Scrutiny of EU-US Privacy Shield
On 12 June 2018, the Civil Liberties, Justice and Home Affairs Committee (the ‘Committee’) of the European Parliament passed a Resolution, with a vote of 29 votes in favour, 25 opposed and 3 abstentions, calling on the European Commission to suspend the EU-US Privacy Shield arrangement (‘Privacy Shield’).
The Resolution calls for the international data transfer framework to be suspended unless the US demonstrates compliance by 1st September 2018, since it ‘fails to provide enough data protection for EU citizens.
The Privacy Shield, first adopted in July 2016, replaced the Safe Harbor arrangement, which was deemed invalid by the Court of Justice of the European Union in October 2015. The Privacy Shield acts as a mechanism to allow the sharing of EU citizens’ personal data with US companies certified under the Privacy Shield arrangement, as the self-certification is deemed to demonstrate that the recipient entity will protect the personal data in accordance with the fundamental rights of the EU data subjects.
The framework is reviewed on an annual basis. On 18 October 2017, the European Commission published its first annual report after having gathered information and feedback on the implementation, function and enforcement of the Privacy Shield from relevant stakeholders. The report suggested that, whilst the Privacy Shield could benefit from improvements in certain areas, the framework nonetheless ensures an adequate level of data protection to EU data subjects.
The Committee, however, has taken a more pessimistic view. It has expressed particular concern about the failure of US authorities to ensure that certified companies are monitored for compliance with the Privacy Shield Principles. The Resolution stresses that a ‘lack of sufficient oversight and supervision after self-certification risks to lead to enforcement gaps.’ The Civil Liberties Committee has therefore called on US authorities to ensure that any revelations as to organisations failing to adhere to the Privacy Shield regime are investigated ‘without delay’. Further, should a company be found to have misused personal data, that company should be removed from the Privacy Shield list.

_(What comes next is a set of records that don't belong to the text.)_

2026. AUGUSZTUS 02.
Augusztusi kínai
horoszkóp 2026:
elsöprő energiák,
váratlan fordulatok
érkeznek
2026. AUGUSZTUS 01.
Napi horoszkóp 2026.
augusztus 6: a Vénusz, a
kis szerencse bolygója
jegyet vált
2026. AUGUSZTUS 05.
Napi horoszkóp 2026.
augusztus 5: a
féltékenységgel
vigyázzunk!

The Resolution calls on the European Commission to ensure that the framework is compliant with the GDPR in order to ensure that no unfair competitive advantage for US companies can be derived from application of the Privacy Shield.
MEPs also raised concerns in relation to the recent adoption of the Clarifying Lawful Overseas Use of Data Act (‘CLOUD Act’), which permits US law enforcement authorities to access personal data stored abroad. MEPs noted that this US law could conflict with EU data protection laws and may have significant implications for EU residents.
The Resolution also seeks to restart discussions between the Commission and US authorities to address the issues and concerns identified by reports produced by both the Commission and the WP29.
The full Parliament is expected to vote on the text in July 2018 prior to a plenary debate with the European Commission. We anticipate that the Parliament will be adopting the Motion for Resolution by the Committee, reiterating its ongoing commitment to protect EU citizen’s data. The European Commission is scheduled to initiate the discussions with the US authorities for the second annual review of the EU-US Privacy Shield in September 2018.